═══ Provided records ═══

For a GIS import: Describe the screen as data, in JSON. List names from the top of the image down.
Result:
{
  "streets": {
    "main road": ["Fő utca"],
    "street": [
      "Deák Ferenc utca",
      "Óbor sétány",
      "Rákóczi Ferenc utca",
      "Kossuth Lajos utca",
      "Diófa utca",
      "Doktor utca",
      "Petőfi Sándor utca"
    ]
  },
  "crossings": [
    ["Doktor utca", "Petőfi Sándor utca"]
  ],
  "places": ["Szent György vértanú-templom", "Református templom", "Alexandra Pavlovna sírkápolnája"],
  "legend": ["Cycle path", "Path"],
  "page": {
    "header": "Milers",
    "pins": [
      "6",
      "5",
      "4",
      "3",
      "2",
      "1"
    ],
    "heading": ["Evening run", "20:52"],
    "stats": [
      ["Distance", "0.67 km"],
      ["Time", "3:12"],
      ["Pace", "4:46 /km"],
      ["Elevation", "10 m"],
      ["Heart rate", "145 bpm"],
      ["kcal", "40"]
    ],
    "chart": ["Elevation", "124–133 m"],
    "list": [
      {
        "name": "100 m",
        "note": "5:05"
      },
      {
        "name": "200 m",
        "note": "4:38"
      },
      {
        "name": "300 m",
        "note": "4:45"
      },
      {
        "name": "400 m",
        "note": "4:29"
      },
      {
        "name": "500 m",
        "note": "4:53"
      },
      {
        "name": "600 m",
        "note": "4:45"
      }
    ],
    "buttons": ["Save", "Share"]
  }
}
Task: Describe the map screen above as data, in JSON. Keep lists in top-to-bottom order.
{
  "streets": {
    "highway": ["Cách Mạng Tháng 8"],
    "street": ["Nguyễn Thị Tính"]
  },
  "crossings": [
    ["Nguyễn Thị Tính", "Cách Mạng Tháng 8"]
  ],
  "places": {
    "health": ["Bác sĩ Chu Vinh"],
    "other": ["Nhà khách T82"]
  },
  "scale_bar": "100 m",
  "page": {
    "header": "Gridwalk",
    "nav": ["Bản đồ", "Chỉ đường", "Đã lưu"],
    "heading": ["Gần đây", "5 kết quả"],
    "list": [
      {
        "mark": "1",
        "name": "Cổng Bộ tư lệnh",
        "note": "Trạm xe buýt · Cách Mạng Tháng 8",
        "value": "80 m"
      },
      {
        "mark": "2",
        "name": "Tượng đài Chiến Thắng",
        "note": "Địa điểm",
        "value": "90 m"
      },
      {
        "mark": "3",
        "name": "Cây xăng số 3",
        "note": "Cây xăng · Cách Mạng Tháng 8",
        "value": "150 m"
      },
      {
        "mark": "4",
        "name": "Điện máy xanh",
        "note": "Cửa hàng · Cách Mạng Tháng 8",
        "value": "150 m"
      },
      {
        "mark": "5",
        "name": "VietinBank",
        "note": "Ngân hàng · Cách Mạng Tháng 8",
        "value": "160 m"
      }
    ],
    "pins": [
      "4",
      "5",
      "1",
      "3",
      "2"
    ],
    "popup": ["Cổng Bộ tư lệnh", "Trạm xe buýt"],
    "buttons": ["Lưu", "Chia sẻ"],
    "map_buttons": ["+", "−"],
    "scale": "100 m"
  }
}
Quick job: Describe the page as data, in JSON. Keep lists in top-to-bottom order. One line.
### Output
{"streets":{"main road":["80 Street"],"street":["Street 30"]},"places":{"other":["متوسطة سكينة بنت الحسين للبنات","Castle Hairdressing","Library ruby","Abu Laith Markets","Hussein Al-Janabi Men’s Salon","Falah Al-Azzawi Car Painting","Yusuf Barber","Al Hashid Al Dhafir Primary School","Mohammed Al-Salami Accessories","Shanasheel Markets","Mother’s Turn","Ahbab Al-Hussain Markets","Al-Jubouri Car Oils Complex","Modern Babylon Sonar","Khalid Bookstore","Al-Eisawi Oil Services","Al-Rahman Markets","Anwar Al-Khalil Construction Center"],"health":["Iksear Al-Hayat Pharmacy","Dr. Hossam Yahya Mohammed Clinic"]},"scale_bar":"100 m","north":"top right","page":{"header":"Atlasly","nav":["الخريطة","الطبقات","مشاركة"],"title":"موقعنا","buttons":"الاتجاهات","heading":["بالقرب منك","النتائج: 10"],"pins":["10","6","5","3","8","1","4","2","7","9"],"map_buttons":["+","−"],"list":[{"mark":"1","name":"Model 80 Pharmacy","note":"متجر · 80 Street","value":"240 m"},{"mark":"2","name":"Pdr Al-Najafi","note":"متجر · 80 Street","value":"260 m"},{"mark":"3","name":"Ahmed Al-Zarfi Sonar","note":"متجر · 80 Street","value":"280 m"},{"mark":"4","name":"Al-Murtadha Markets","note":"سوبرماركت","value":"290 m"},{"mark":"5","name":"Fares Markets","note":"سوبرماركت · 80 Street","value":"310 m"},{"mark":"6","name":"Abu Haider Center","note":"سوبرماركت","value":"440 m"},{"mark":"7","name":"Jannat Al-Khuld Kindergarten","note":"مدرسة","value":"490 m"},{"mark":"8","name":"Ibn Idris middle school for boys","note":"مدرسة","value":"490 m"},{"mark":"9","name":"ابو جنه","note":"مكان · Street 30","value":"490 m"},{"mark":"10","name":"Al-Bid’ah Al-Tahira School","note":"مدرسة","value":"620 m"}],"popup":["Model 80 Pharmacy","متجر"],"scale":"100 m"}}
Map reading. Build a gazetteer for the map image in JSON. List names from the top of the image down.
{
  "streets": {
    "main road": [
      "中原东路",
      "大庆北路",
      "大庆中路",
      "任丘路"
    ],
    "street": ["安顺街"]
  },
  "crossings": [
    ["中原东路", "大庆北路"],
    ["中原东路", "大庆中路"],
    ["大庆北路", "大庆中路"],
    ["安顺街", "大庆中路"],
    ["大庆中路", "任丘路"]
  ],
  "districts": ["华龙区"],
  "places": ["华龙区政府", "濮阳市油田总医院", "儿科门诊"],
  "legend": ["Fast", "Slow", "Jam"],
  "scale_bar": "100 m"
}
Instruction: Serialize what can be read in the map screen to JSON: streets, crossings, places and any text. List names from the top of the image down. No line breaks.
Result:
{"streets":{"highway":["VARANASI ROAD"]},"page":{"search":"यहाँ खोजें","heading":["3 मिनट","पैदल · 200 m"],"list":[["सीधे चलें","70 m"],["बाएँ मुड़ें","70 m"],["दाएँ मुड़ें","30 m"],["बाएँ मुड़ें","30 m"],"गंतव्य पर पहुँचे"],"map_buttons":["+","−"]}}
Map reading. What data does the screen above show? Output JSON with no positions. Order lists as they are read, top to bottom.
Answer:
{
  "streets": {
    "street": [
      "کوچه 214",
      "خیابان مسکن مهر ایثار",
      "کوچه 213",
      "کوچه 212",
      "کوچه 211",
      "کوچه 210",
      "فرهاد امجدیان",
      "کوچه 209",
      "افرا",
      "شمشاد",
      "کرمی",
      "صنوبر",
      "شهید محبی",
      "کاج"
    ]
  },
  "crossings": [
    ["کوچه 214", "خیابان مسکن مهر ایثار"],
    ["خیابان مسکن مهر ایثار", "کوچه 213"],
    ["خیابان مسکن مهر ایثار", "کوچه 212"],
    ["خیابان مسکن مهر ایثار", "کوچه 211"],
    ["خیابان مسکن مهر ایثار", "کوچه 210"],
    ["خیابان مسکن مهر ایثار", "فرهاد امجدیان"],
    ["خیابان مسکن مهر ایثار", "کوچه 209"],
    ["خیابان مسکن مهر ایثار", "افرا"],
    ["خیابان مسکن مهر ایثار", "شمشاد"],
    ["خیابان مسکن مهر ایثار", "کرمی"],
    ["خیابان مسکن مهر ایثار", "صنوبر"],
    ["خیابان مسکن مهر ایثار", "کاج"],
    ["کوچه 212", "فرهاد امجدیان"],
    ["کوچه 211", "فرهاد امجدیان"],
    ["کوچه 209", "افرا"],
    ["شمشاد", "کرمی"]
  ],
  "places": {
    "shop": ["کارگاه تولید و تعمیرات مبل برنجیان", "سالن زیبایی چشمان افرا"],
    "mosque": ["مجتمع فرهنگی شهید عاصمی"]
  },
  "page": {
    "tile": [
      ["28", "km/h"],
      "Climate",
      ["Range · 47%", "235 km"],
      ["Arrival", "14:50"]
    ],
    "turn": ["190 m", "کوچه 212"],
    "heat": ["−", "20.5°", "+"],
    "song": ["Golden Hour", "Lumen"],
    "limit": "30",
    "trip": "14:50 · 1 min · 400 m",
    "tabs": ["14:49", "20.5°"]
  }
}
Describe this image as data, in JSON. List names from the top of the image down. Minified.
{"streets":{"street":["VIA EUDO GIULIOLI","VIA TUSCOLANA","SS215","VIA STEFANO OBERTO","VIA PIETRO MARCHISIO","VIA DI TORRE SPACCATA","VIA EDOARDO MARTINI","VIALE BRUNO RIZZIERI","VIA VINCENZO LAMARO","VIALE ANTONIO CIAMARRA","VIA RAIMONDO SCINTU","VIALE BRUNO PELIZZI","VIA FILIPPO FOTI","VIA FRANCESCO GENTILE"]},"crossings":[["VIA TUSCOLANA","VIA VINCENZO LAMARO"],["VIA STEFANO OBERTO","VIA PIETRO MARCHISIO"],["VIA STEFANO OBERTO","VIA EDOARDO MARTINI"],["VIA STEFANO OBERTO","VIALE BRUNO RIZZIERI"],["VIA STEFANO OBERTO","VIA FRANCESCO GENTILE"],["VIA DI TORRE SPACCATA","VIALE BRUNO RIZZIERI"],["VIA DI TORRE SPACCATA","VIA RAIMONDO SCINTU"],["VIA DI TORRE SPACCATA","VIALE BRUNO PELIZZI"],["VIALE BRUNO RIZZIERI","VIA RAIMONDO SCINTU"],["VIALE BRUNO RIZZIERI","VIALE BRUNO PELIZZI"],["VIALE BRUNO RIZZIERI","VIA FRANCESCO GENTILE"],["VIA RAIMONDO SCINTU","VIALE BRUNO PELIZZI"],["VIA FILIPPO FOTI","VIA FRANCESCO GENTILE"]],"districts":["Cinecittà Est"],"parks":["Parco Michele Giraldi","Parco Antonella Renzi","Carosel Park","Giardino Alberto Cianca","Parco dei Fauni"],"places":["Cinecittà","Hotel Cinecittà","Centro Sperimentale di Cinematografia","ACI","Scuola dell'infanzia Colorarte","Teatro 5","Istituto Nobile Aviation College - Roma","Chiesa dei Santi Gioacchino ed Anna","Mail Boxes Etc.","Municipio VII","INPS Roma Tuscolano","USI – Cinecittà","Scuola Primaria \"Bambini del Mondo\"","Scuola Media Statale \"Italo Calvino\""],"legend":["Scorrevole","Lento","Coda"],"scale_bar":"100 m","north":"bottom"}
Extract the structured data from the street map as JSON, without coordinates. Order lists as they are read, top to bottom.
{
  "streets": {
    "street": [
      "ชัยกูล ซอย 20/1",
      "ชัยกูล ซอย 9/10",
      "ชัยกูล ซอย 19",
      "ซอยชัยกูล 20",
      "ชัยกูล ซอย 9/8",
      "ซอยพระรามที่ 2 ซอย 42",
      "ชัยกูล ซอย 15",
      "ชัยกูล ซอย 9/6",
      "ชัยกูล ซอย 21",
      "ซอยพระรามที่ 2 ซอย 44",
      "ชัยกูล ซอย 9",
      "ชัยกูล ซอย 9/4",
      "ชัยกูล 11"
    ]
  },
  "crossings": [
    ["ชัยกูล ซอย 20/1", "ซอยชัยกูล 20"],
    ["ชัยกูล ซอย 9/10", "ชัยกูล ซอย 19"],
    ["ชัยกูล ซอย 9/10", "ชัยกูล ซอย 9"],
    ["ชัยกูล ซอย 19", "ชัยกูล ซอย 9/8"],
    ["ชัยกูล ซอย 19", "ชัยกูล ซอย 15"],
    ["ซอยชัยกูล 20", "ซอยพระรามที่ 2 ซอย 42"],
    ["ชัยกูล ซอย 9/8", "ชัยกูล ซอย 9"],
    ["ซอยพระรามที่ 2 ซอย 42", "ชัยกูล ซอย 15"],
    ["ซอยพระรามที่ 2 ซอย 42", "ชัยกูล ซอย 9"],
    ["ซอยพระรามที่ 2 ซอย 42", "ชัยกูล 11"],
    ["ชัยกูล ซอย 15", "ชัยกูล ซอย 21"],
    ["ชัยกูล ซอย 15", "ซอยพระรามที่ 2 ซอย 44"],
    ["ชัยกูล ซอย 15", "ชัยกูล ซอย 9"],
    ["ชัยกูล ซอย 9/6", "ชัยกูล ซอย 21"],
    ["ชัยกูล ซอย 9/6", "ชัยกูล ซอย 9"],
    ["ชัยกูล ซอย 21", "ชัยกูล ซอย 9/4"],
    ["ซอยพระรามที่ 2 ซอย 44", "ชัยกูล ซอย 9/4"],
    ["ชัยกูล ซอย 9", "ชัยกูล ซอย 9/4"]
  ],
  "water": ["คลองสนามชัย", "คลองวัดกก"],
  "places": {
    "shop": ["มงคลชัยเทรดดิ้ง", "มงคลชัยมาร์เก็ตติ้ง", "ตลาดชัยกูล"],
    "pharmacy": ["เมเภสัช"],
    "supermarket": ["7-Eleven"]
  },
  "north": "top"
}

═══

§ What is required
An answer consisting of the number alone is required: how many lines in the entries hold the string "شمشاد"?

§ Answer section
3